Even though she’s played with other local bands, Ms. Albrecht said this one feels different. “It’s fate that we got together. The chemistry between all of us feels magical and effortless to play with them. I couldn’t ask for better.”

Mr. Michne, who lives in Southampton, needs little introduction as a musician. He’s played with nearly everyone on the South Fork, including G.E. Smith, Butch Trucks of the Allman Brothers, the late Rick Davies of Supertramp fame, Brad Penuel in Friday Night Traditional, Jettykoon, and many others. He also writes and performs his own music in a group called Unsung Heroes.

Asked what appealed to him about playing with Ms. Weitz and co., Michne said, “That’s a tough one because I’ll play with anyone. I just like to play. I always play with anyone that asks, but I’ve come to really like the connection among the five of us, musically and personally, in M Takes the Mic. It’s a great group of personalities and musicians that kind of just clicks.”

For Ms. Weitz, M Takes the Mic is a way to engage a younger version of herself who’d been hesitant to major in music in college. “It felt like for some reason I couldn’t do that for myself. It was too indulgent or something.”

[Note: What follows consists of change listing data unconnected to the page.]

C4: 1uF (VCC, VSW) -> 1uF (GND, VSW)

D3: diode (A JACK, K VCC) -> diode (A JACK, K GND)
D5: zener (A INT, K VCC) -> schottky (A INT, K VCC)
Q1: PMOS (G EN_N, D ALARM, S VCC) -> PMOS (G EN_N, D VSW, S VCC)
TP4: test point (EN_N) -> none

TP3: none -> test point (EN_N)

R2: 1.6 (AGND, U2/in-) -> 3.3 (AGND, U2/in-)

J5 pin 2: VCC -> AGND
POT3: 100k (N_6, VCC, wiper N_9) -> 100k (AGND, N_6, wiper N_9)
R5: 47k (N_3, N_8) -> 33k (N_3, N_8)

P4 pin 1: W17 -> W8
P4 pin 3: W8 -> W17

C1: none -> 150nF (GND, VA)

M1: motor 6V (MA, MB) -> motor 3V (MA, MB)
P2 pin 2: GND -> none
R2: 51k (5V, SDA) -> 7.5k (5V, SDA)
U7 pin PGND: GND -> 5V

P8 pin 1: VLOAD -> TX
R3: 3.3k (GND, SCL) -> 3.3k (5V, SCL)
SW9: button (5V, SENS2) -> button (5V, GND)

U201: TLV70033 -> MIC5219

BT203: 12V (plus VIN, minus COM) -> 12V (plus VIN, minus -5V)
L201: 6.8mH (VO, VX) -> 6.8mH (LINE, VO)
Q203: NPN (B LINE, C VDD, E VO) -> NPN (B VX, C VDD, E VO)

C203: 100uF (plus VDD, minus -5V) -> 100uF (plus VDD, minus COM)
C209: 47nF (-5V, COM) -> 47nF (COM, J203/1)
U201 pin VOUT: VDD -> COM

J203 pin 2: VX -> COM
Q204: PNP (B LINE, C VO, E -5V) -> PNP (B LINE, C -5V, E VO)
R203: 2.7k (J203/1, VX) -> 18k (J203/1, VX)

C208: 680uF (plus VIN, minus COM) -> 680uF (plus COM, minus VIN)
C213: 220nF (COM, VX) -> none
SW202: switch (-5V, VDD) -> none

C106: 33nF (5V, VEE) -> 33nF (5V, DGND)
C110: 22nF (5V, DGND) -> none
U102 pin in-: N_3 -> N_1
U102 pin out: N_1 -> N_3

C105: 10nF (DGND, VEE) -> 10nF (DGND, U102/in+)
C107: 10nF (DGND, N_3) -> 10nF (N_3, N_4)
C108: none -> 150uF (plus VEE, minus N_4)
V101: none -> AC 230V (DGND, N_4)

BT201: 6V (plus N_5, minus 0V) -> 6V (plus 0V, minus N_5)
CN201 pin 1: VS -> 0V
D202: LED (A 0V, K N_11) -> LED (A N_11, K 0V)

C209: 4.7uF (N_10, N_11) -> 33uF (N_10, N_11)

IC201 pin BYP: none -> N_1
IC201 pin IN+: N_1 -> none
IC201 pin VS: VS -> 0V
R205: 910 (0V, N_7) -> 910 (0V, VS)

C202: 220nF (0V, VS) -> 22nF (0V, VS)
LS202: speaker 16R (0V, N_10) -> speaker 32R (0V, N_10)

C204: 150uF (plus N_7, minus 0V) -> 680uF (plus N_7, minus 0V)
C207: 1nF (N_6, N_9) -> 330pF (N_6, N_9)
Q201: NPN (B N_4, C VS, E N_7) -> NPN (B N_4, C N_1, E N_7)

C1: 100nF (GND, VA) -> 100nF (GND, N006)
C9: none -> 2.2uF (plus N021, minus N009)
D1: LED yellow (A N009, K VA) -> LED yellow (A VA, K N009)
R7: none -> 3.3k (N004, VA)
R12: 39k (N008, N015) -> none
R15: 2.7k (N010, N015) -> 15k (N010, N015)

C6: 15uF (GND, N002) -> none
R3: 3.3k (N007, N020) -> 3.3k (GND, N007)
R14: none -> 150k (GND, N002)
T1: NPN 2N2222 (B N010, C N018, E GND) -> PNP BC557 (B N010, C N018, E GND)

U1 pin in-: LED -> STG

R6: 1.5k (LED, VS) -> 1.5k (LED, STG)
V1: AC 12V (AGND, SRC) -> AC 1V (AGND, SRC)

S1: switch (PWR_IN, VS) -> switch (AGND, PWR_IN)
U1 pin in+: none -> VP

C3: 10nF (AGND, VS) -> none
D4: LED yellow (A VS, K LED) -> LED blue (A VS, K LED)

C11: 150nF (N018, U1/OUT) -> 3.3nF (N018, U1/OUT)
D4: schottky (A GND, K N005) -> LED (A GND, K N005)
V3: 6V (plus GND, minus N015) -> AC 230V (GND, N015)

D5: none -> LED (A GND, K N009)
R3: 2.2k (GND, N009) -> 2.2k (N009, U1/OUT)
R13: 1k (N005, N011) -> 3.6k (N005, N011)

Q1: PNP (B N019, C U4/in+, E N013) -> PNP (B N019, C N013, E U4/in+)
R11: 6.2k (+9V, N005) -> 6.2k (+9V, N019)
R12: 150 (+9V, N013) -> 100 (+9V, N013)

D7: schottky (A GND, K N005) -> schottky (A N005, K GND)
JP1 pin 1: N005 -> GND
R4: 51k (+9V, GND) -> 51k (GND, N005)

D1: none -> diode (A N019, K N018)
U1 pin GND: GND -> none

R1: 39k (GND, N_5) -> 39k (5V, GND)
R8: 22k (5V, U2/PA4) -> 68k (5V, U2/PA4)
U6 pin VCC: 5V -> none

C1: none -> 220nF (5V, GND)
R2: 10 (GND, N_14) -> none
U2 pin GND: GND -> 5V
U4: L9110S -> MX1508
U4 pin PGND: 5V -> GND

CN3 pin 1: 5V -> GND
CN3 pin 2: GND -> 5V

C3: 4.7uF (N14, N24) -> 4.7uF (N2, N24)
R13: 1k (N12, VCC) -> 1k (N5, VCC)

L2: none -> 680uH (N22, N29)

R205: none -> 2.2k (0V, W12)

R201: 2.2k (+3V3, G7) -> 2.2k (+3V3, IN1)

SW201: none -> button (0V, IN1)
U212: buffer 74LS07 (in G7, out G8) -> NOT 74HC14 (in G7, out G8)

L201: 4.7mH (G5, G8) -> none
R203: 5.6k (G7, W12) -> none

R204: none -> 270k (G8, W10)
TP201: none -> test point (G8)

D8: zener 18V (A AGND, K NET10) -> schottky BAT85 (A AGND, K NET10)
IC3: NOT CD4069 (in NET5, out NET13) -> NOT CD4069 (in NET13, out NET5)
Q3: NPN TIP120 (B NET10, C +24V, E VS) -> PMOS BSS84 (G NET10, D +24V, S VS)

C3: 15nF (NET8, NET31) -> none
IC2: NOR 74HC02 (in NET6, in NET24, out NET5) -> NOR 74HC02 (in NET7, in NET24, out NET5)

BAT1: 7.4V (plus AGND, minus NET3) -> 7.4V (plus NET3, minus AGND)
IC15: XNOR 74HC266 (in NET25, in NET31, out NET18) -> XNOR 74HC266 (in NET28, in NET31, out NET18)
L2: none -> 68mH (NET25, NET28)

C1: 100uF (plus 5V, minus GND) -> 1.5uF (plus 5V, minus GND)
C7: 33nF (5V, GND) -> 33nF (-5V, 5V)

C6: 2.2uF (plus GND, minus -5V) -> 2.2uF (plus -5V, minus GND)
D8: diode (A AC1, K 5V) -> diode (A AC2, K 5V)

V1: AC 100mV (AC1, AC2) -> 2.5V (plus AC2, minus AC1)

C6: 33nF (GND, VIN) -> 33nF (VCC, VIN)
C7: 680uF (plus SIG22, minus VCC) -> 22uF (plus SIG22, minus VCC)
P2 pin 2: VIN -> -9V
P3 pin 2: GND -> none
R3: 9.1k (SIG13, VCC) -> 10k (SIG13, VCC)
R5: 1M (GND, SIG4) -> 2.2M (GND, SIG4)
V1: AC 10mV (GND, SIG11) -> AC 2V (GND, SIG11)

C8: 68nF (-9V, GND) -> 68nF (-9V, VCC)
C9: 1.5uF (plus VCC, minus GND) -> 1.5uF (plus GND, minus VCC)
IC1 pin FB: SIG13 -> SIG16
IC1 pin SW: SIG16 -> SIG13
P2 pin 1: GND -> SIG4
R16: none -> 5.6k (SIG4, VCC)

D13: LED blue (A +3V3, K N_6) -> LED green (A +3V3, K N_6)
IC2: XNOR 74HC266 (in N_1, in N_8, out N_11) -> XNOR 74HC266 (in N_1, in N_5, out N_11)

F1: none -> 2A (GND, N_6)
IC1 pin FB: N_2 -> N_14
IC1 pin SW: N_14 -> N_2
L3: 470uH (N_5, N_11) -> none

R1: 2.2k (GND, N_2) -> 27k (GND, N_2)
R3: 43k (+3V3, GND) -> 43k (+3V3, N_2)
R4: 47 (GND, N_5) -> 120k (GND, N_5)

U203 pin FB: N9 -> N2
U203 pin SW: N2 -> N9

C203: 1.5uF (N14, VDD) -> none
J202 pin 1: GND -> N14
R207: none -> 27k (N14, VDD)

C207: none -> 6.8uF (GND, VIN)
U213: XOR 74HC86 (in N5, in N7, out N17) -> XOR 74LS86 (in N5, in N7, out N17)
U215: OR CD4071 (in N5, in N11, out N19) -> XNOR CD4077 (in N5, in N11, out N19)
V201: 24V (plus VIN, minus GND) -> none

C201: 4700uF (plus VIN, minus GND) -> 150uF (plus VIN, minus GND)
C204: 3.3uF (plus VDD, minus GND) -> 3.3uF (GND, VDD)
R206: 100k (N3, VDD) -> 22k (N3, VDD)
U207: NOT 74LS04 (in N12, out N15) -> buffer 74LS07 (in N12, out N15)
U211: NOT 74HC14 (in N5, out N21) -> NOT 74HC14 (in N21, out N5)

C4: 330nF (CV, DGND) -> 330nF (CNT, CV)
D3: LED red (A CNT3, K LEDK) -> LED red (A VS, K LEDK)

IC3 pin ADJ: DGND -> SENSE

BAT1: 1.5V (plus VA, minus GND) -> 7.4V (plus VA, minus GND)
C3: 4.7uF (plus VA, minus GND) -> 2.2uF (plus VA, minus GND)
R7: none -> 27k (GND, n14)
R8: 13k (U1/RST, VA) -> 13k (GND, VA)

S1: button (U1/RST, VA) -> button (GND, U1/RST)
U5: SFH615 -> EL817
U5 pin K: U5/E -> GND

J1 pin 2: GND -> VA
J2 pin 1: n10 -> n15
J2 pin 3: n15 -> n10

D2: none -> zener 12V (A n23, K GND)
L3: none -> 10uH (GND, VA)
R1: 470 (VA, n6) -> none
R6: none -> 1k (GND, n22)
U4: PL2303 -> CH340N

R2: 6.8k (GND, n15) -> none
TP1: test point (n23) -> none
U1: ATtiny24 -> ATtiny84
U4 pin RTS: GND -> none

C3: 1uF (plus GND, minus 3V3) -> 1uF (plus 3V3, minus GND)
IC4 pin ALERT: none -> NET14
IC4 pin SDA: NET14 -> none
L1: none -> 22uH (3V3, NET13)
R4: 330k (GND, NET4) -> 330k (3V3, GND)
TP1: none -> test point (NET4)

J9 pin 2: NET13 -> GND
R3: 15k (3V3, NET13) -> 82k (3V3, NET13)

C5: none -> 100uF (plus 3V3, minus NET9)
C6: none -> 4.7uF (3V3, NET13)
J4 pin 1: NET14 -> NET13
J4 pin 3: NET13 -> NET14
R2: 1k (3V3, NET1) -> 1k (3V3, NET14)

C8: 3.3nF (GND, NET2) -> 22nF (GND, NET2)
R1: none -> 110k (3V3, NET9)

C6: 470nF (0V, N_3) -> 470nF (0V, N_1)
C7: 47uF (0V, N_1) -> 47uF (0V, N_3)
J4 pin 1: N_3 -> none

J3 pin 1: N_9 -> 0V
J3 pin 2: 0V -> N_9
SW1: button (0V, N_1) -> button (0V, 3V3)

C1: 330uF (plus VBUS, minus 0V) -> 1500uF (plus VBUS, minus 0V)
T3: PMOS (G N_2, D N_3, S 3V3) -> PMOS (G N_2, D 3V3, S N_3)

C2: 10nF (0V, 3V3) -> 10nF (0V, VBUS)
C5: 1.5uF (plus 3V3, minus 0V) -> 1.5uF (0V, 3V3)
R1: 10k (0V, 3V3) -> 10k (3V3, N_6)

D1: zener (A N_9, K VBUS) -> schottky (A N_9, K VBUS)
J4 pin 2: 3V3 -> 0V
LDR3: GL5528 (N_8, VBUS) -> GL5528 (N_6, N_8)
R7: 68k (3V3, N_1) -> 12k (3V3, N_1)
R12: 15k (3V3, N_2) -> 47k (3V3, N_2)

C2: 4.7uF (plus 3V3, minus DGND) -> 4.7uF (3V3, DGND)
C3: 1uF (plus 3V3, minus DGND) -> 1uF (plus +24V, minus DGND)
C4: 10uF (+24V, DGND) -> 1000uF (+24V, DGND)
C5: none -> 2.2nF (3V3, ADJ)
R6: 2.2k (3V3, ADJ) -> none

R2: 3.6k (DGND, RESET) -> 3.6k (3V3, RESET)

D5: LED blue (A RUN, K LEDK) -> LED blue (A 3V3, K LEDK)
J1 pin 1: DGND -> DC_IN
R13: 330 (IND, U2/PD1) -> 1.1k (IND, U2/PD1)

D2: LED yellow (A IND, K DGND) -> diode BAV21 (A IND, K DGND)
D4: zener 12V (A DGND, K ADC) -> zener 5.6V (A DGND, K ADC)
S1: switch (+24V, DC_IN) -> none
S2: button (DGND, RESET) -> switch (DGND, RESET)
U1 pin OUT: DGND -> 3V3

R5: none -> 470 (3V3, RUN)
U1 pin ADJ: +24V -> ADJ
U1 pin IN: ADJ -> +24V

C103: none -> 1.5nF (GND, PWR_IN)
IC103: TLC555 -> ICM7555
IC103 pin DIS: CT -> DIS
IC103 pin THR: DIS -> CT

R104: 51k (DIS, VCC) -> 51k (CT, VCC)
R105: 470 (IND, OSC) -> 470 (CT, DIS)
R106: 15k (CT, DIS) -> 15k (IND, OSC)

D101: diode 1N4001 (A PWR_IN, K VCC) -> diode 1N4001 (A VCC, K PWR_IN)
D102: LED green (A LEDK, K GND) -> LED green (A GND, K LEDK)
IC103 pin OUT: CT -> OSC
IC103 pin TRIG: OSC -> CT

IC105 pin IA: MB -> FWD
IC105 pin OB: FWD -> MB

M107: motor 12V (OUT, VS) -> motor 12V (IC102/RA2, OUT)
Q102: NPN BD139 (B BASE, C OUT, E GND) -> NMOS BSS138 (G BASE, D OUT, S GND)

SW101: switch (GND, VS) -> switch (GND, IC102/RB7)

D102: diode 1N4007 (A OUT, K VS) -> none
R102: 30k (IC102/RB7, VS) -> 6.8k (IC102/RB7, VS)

So she went into journalism. Over the course of 20 years, and through hundreds of interviews with interesting people — including Ani DiFranco, John Scofield, even the Irish Tenors — Ms. Weitz described studying and learning from “the experts, the masters.”

“I’ve interviewed some of the greatest musicians in the world, and I ask them the things I want to know,” she said. “The skill of interviewing has served me well because it makes me a perpetual learner.”

As the chief songwriter of the group, Ms. Weitz draws inspiration from some of her favorite groups and artists across genres, including the Grateful Dead, Nina Simone, DiFranco, and Joni Mitchell.

M Takes the Mic will play its first New York City show at the Delancey, at 7:30 p.m. on March 21, and will return to the Stephen Talkhouse on May 7.

“My music comes directly from the depths of my heart, expressed through lyrics which are a deep part of my sensibility,” Ms. Weitz said. “Through collaboration with other incredible musicians, it allows me to reach out from my voice to the world and hopefully touch other people’s hearts.”